GIVEN TEXT:
==============================

The conversation begins to shift into how all of this affected his music, which as you can imagine: it did. Jon is finally releasing his new album, Rebirth, as The Jon Hill Project on January 11th, 2019. I say finally because this album has been in the works since 2016, and is one that he has teased a few different times over the years via social media. However, he struggles with drugs and addiction played a part in those delays, even though there was a time when they were working on Rebirth that no one really knew what he was going through — not his producer or guitar guy, even while it was impacting his playing. “It was just so hard to hide and just having that struggle just really fueled me to want to write, and also telling the vocalist that like, you know, this is what I’d love for this to be about,” he explains, referring to working with the vocalists on singing songs about certain topics, all the while hiding his darkest secrets.

==============================

MATERIAL SUPPLIED:
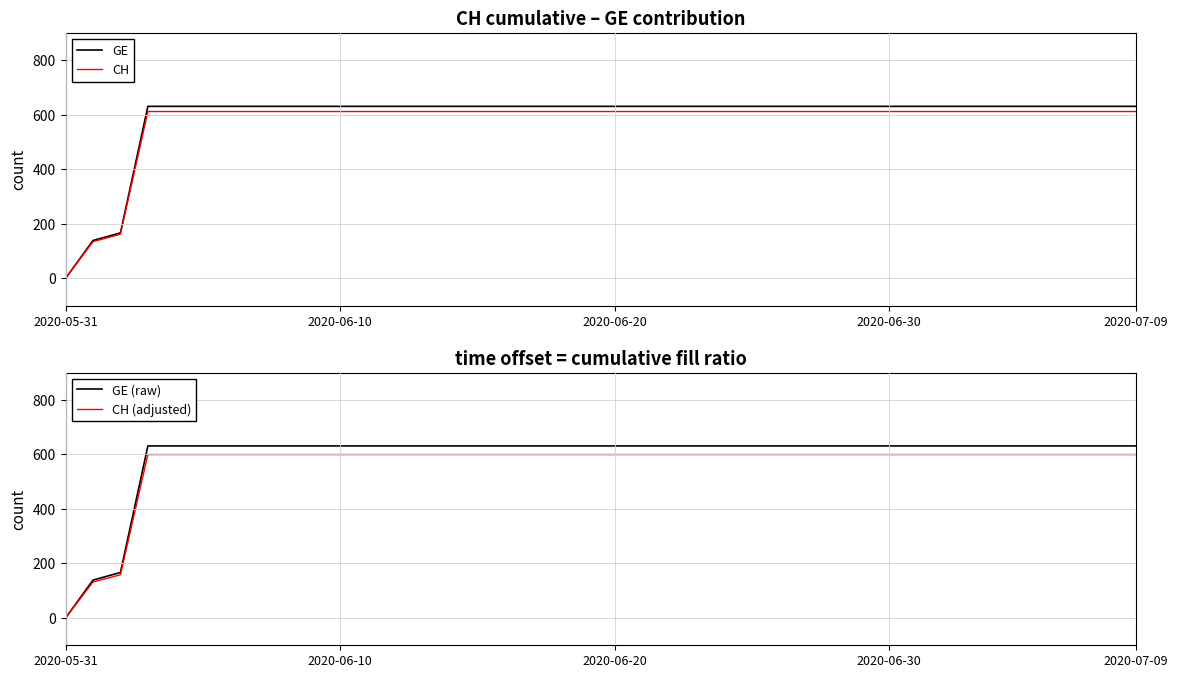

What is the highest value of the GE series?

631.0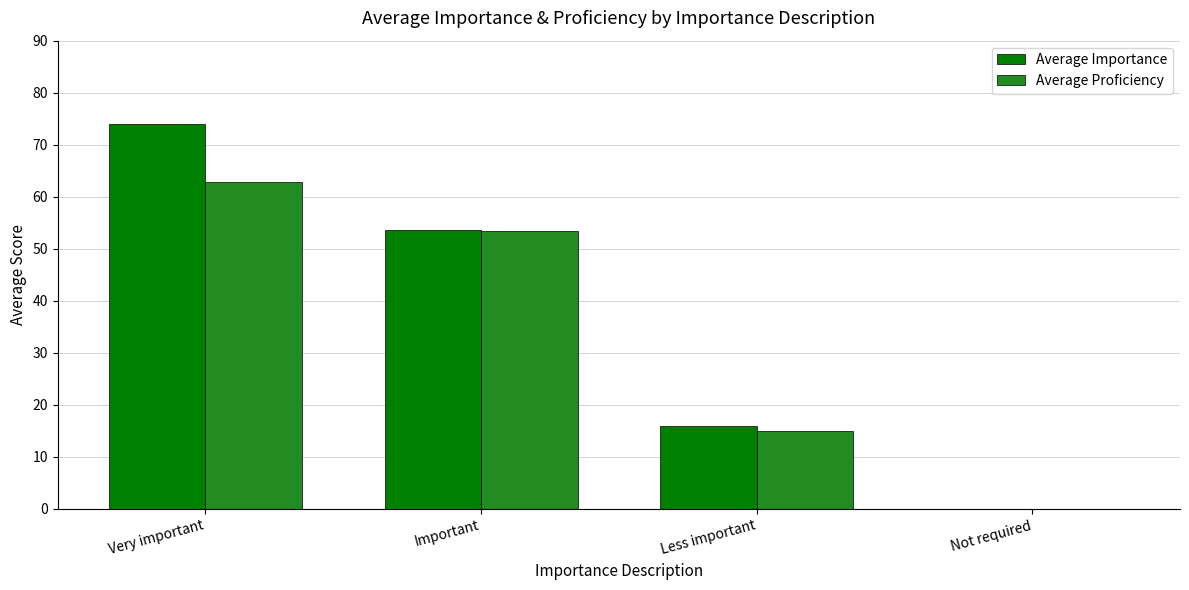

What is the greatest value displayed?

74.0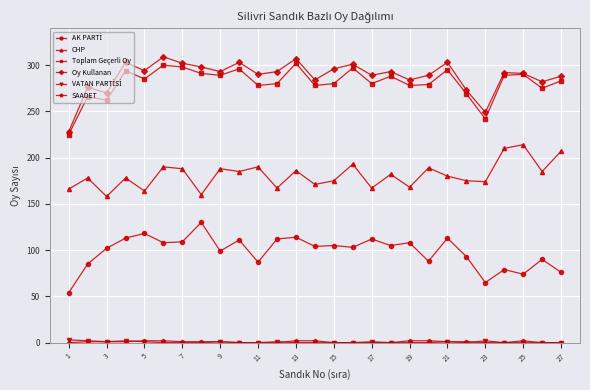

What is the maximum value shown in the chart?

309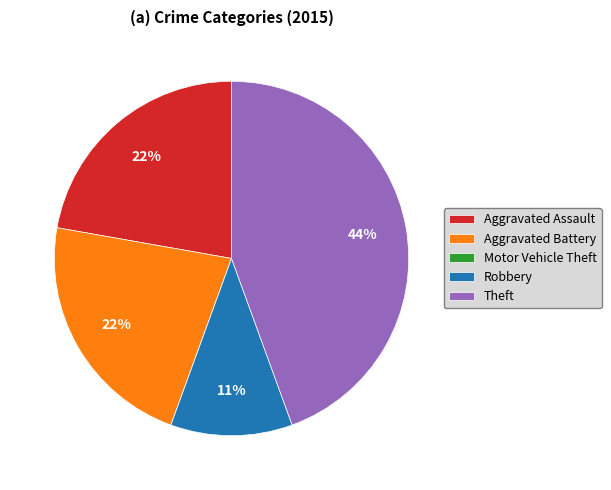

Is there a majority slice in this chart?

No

==============================

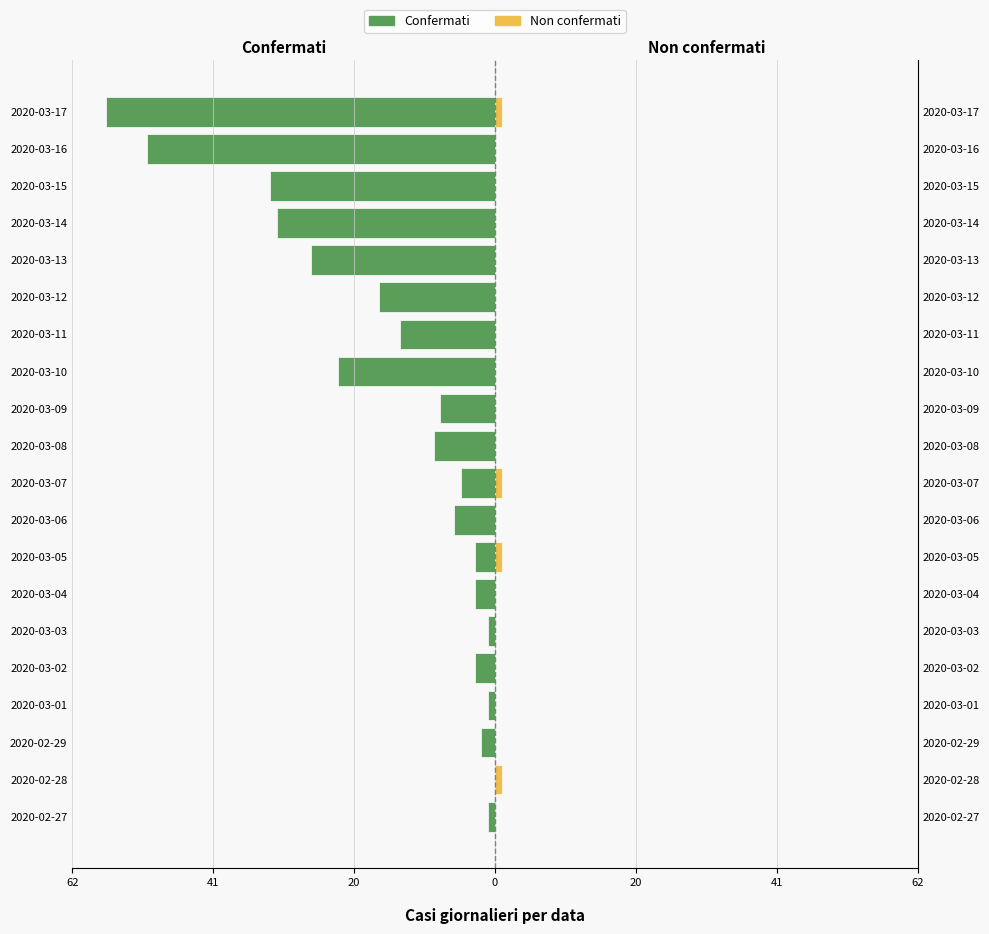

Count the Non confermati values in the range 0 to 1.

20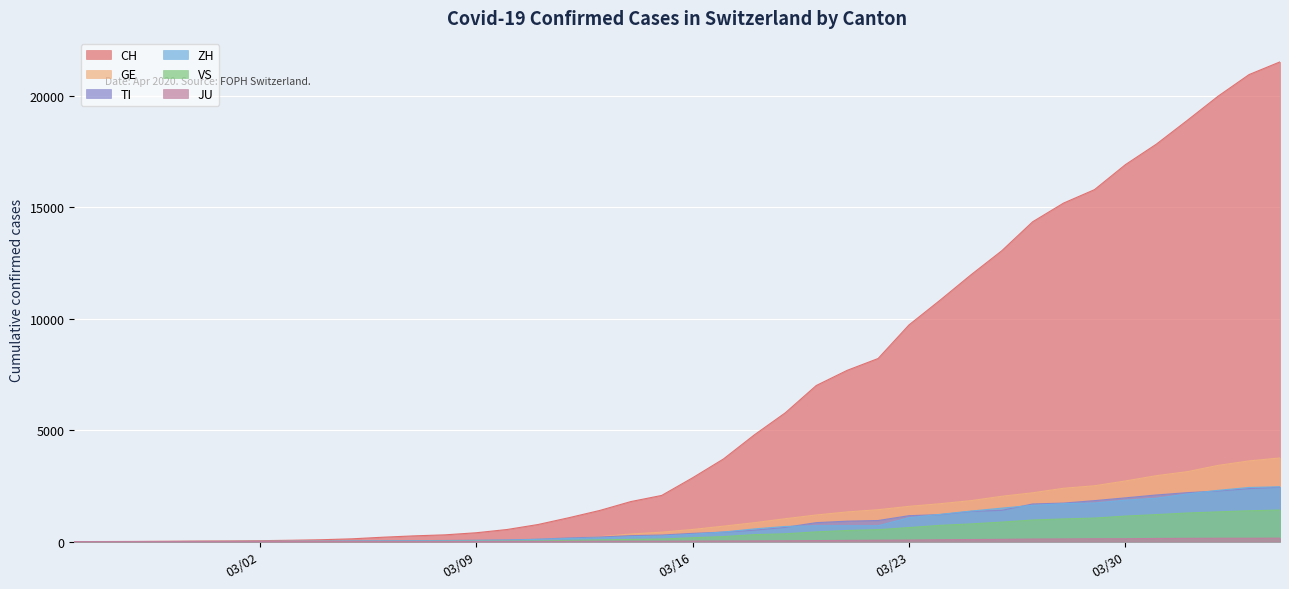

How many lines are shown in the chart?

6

==============================

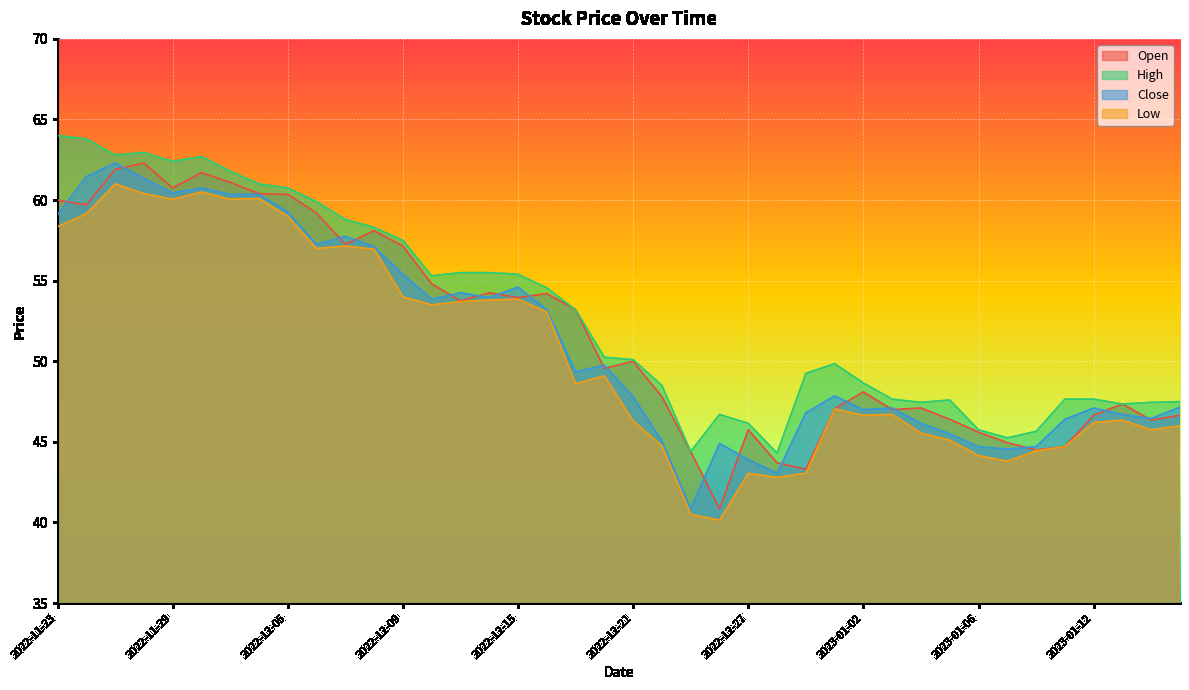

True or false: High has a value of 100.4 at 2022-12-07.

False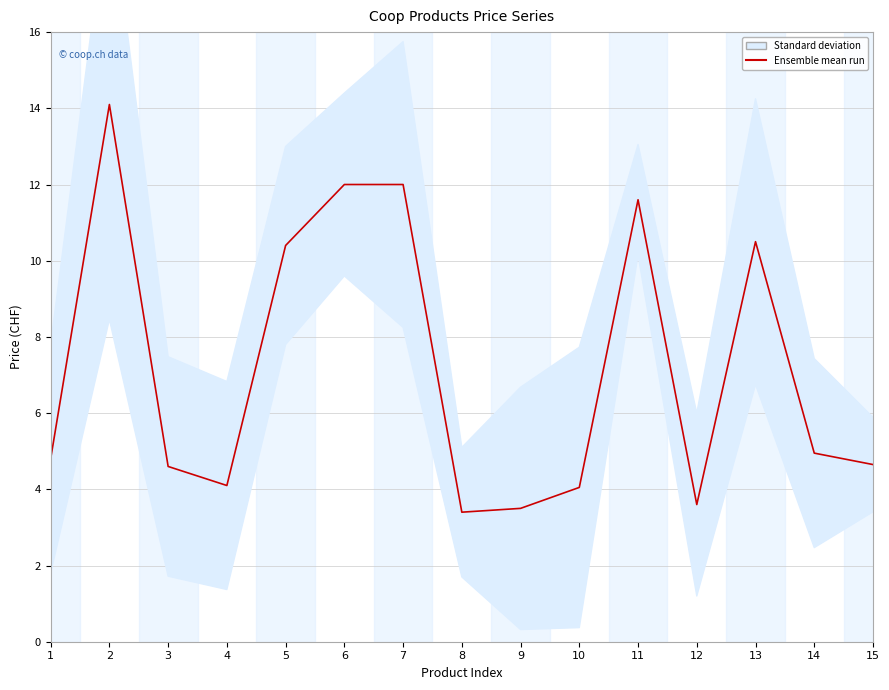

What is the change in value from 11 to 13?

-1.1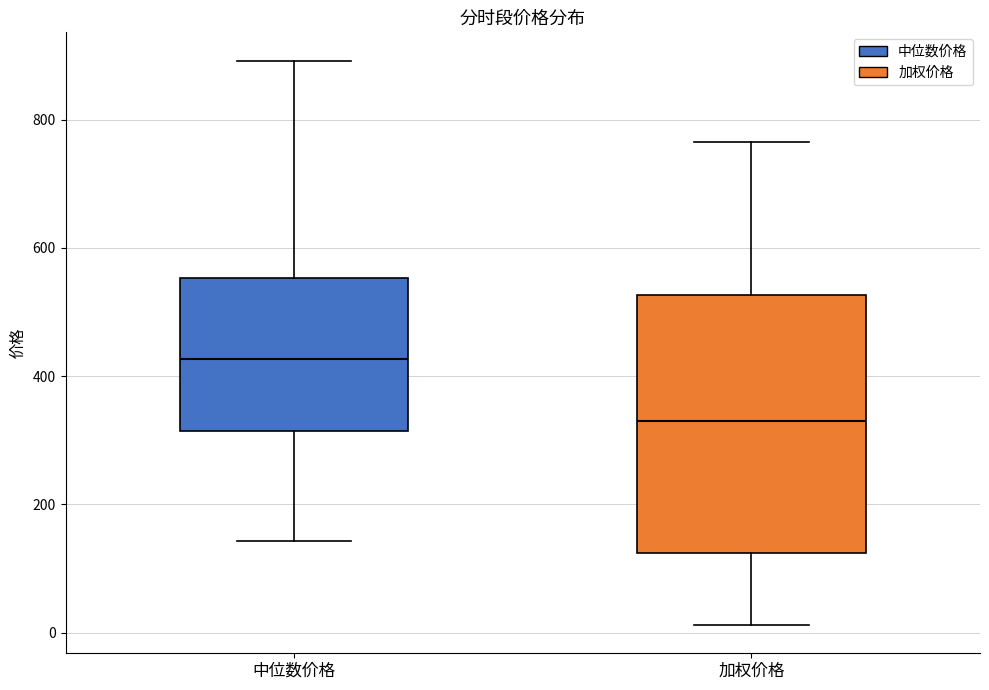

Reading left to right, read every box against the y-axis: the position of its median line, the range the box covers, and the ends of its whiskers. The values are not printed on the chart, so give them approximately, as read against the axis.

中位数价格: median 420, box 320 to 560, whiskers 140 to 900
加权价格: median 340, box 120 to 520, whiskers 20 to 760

==============================

EXERCISE GOAL: Please retype the passage about Jon Hill's album Rebirth in full, word for word. The material comes from a separate source.

WRITTEN RESPONSE:
The conversation begins to shift into how all of this affected his music, which as you can imagine: it did. Jon is finally releasing his new album, Rebirth, as The Jon Hill Project on January 11th, 2019. I say finally because this album has been in the works since 2016, and is one that he has teased a few different times over the years via social media. However, he struggles with drugs and addiction played a part in those delays, even though there was a time when they were working on Rebirth that no one really knew what he was going through — not his producer or guitar guy, even while it was impacting his playing. “It was just so hard to hide and just having that struggle just really fueled me to want to write, and also telling the vocalist that like, you know, this is what I’d love for this to be about,” he explains, referring to working with the vocalists on singing songs about certain topics, all the while hiding his darkest secrets.